Invece Carlo Alberto, imperturbabile, disse di tornare e che gli aveva promesso che non lo avrebbe abbandonato invece era fuggita in un luogo dove lui non poteva arrivare. Le disse che si sentiva solo e infelice e che la notte aveva freddo e non riusciva più a dormire. Le disse che non aveva mai conosciuto l'amore di un padre prima di incontrare il suo. La totale devozione a qualcosa che non fosse sé stesso. Le disse che di tutto questo le era grato e che se lei avesse voluto lui l'avrebbe lasciata libera.
Venne la notte di quel terzo giorno e anche del quarto, ma da Camilla nessun segno.
Il quinto piombò in ospedale Serena e dall'atteggiamento che aveva era decisa a riprendersi il padre di suo figlio.
Carlo Alberto aveva ceduto il cambio a Diego che era tornato a casa prima di lui. Appena entrato nella stanza, vi trovò Serena che fissava con odio Camilla come se alla fine la colpa fosse della povera Camilla. A Diego saltò subito il nervo al solo vederla e senza manco salutarla le chiese dove avesse mollato il santo bambino, era ingiusto ma lui poteva esserlo perché era un estraneo e se mai se ne stava approfittando era per vendicare l'amico tante volte ingiustamente ferito da lei. Ma questa volta non se la prese ma rispose: "Sei strano tu, Diego. Se io mi faccio da parte lei rimane a lui e tu che fai, stai a guardare come un fallito?
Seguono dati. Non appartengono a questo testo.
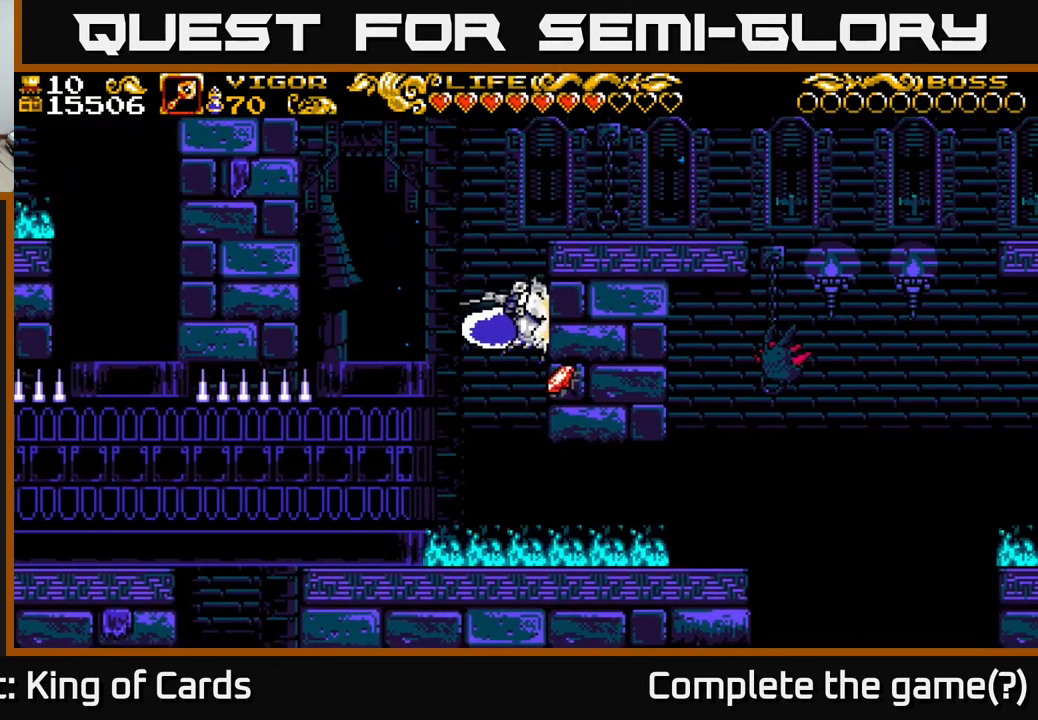
{"buttons": ["DPAD_LEFT"], "left_stick": "center", "right_stick": "center", "events": [[250, "DPAD_RIGHT", "up"], [351, "DPAD_LEFT", "down"]]}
Preferiresti togliere in padre al figlio e stare ancora a guardare?"
Questa volta Diego abbassò gli occhi ammortizzando il colpo. Poi le rispose: "Non ho nessun problema a stare guardare il mio migliore amico essere finalmente felice dopo anni di sofferenza causata da te. E finché avrò fiato in gola, lo dirò io a tuo figlio che la colpa è di sua madre se non ha un padre accanto" Allora Serena urlò: "È malata anche se esce da sto buco di stanza, sempre malata sarà!! E tu vuoi questo?"
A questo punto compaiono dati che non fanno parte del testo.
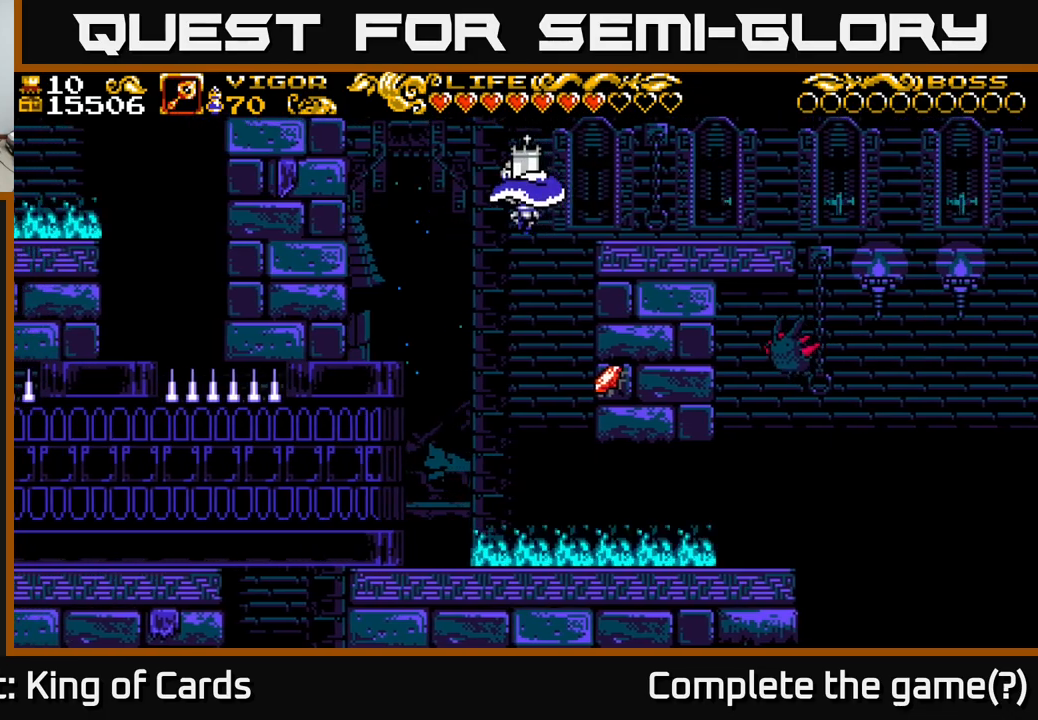
{"buttons": [], "left_stick": "center", "right_stick": "center", "events": [[400, "DPAD_LEFT", "up"]]}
"Io voglio vedere Camilla felice e Carlo Alberto pure. Lei non ama me e lui non ti ama più... E a questo punto se te lo devo proprio dire, non l'ho mai visto così uomo prima d’ora. Per tutto il tempo in cui è stato con te, sempre a sentirsi in colpa per colpe che non aveva. Parliamo di come sei rimasta incinta?"
A quel punto si mise a piangere gridando che lei lo amava e che suo figlio aveva bisogno di lui. Ammise che Diego aveva ragione ma che tutto si poteva risolvere se avessero voluto. Se Carlo Alberto avesse voluto. Chiese a Diego di dirgli che era da sua zia e che, se avesse voluto, poteva raggiungerla là. Diego rispose che non ci pensava minimamente a diglielo. Lei gli sputò in faccia e lui le diede uno schiaffo e a quel punto corse via indemoniata. E Diego le gridò dietro: "È così che sei davvero" poi tornò da Camilla e con la coda degli occhi vide un lieve movimento in Camilla che sparì subito. Guardò e riguardò ma niente in lei si muoveva.
Ma nonostante ciò qualcosa gli sfuggiva e a un certo punto disse: “Camilla, smetti di fare finta di stare in coma. So che hai sentito tutto. Non è come credi…” Diego sospirò tristemente. Perché sempre a lui le situazioni complicate?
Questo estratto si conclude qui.